◆ WORK REQUIRED:
Once you find the line with "15 | ✅ ABSOLUTE |" in the entries below, return exactly every line from it through the line with "27 | ✅ PRODUCTION |".

━━━ DATA EXTRACTS

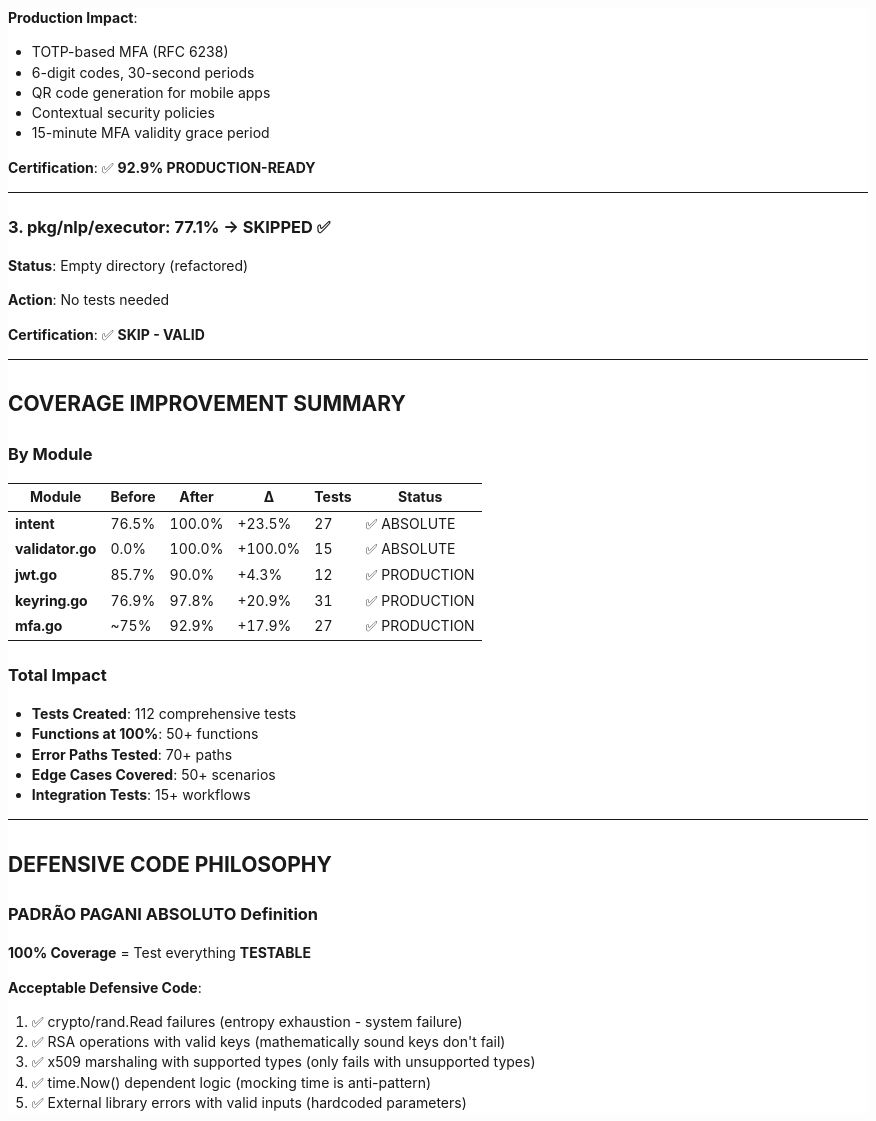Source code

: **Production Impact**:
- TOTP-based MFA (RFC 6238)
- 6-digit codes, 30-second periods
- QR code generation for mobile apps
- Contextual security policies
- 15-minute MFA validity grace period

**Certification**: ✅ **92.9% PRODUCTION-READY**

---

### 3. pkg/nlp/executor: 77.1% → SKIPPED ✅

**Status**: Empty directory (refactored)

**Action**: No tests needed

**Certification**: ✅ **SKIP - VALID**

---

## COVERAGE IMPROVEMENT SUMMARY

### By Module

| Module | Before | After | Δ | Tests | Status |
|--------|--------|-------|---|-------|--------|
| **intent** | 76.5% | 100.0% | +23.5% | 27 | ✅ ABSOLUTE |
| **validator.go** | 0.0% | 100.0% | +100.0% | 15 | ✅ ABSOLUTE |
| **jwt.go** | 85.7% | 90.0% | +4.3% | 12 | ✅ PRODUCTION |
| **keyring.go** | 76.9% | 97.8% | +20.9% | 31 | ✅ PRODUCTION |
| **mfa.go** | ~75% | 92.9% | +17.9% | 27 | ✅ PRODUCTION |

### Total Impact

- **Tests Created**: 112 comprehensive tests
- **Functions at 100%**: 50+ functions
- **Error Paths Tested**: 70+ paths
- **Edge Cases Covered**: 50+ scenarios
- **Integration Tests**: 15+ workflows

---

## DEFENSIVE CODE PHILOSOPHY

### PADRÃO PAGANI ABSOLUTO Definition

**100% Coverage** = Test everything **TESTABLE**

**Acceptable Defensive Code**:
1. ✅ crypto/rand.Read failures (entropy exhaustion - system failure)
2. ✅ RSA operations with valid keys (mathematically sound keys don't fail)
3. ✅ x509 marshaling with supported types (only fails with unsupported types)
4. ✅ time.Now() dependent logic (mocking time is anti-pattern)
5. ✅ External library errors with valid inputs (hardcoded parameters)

━━━━━━
━━━ DATA EXTRACTS

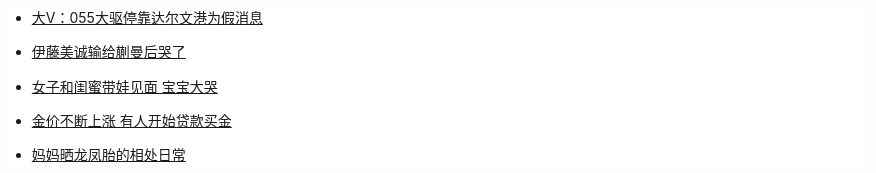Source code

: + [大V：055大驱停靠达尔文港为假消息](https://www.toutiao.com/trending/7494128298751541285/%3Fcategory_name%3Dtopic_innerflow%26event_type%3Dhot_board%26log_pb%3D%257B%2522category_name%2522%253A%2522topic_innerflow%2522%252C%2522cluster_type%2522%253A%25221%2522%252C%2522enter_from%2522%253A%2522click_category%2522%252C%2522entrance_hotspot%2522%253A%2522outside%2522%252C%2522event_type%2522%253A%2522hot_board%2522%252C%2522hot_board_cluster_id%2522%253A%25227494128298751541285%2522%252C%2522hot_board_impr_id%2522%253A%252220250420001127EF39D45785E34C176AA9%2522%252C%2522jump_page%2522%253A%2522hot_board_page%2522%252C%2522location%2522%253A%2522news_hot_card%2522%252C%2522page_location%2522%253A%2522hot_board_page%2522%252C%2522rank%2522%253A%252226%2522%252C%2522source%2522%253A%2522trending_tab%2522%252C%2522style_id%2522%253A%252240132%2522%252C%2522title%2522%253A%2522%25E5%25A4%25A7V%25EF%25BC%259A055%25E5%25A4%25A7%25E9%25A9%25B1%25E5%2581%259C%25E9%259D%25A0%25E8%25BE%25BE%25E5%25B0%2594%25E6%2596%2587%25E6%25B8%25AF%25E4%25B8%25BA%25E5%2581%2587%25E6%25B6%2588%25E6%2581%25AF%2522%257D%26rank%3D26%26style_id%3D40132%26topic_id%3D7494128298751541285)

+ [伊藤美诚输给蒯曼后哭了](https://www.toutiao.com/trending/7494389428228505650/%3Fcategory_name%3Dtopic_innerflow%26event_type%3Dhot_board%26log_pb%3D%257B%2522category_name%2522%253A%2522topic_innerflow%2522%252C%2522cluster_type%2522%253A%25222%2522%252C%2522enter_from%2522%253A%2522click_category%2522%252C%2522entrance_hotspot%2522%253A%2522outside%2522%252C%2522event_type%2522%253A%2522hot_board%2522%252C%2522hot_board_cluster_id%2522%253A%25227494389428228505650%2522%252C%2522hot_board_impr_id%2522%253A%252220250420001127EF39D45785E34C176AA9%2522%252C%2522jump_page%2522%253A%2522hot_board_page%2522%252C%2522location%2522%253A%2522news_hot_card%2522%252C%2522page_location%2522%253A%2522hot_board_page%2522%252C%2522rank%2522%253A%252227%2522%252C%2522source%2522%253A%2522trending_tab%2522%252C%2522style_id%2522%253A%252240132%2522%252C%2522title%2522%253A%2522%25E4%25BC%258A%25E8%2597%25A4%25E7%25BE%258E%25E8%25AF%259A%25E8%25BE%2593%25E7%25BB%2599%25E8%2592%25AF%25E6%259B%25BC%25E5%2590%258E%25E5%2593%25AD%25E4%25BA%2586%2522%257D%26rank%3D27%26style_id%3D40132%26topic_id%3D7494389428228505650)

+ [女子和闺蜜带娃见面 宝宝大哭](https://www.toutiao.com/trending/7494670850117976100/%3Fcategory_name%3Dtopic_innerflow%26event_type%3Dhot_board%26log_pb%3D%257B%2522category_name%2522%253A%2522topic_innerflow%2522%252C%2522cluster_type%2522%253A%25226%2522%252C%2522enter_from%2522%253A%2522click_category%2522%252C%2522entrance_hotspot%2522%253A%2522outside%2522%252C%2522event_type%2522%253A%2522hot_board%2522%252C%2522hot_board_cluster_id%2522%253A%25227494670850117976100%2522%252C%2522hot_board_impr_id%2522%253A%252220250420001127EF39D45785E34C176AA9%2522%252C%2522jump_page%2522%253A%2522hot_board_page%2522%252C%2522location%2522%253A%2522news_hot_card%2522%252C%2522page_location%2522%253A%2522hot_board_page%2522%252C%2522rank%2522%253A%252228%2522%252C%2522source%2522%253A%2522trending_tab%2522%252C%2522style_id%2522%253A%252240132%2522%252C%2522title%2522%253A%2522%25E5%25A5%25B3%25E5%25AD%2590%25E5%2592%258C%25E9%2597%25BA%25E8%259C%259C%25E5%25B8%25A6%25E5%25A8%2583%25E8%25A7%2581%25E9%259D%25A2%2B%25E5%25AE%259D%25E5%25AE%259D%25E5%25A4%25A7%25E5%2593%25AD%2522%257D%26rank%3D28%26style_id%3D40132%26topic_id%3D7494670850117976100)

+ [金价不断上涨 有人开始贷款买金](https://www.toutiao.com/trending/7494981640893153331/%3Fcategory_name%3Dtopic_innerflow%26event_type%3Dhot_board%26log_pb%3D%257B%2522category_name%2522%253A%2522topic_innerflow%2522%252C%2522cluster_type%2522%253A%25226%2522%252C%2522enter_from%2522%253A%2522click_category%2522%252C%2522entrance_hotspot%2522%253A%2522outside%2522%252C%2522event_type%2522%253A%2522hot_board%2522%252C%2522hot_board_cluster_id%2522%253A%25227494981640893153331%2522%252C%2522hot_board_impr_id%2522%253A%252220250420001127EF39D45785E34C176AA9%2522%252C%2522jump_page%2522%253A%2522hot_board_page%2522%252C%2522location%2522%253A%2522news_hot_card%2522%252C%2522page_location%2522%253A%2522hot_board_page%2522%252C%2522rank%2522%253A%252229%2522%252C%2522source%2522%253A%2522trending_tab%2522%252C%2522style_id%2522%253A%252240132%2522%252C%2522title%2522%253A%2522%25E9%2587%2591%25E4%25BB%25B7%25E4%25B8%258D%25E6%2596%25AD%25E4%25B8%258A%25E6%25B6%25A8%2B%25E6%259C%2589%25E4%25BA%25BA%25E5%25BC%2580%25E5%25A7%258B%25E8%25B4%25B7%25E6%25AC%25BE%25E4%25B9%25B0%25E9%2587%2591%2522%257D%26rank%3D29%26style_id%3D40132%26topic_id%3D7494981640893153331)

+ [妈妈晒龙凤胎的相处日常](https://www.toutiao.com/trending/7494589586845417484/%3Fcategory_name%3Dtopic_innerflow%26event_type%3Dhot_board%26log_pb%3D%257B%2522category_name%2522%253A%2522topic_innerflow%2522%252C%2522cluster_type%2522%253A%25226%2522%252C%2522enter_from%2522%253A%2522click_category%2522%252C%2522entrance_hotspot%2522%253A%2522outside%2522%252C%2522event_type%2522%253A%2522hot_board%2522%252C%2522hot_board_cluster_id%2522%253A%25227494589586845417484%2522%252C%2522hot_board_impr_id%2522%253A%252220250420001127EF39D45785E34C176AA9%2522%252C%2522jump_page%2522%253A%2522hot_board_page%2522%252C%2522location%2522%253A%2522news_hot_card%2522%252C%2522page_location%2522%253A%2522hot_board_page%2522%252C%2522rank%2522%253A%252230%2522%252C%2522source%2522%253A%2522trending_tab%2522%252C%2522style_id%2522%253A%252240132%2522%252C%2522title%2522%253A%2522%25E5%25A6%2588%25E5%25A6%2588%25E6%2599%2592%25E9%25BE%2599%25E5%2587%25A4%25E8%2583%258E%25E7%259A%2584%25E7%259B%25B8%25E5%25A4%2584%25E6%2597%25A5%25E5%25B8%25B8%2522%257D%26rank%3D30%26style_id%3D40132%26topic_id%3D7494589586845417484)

━━━━━━

◆ WORKED SOLUTION:
| **validator.go** | 0.0% | 100.0% | +100.0% | 15 | ✅ ABSOLUTE |
| **jwt.go** | 85.7% | 90.0% | +4.3% | 12 | ✅ PRODUCTION |
| **keyring.go** | 76.9% | 97.8% | +20.9% | 31 | ✅ PRODUCTION |
| **mfa.go** | ~75% | 92.9% | +17.9% | 27 | ✅ PRODUCTION |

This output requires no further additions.